Export restrictions on critical minerals are increasingly controversial in global trade discussions, thereby presenting both opportunities and risks for African countries. The European Union and the United States rely heavily on imported minerals for their clean energy industries. As a result, they are concerned that export bans could disrupt supply chains needed for the energy transition, as noted in the case of Indonesia. 

These tensions are already shaping global debates around trade and climate policy. For example, discussions around the EU Carbon Border Adjustment Mechanism (CBAM) and broader supply chain diversification strategies are increasingly intersecting with questions about access to critical minerals. At the same time, the growing strategic importance of these resources is giving mineral-rich countries greater bargaining power.

Demand for lithium, cobalt and other battery minerals is expected to grow rapidly as the world moves away from fossil fuels. This gives African countries an opportunity to negotiate better investment terms and promote local industrialisation. However, poorly designed export restrictions could also discourage investment or lead to unintended economic consequences.

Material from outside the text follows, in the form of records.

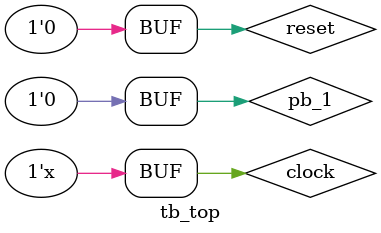
<source format=v>
`timescale 1ns / 1ps


module tb_top();
    
    reg clock;
    reg reset;
    reg pb_1;
  
    top c8051(
        .clock(clock),
        .reset(reset),
        .pb_1(pb_1)
    ); 
    
    initial begin
        clock = 0;
        reset = 1;
        pb_1 = 0;
        
        #30;
		reset = 0;
		
		#1350
		pb_1 = 1;
		#20
		pb_1 = 0;

		
    end
    
    always #10 clock = ~clock;
    
endmodule

</source>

Emerging battery technologies may also affect these strategies. For instance, emerging alternatives such as sodium-ion batteries could eventually reduce demand for lithium. For African countries to benefit fully from critical minerals, these policies need to be supported by broader strategies. This includes investing in infrastructure, building technical skills, encouraging technology transfer and promoting regional cooperation. Regional collaboration is also vital and can help countries develop shared processing capacity and integrated mineral value chains.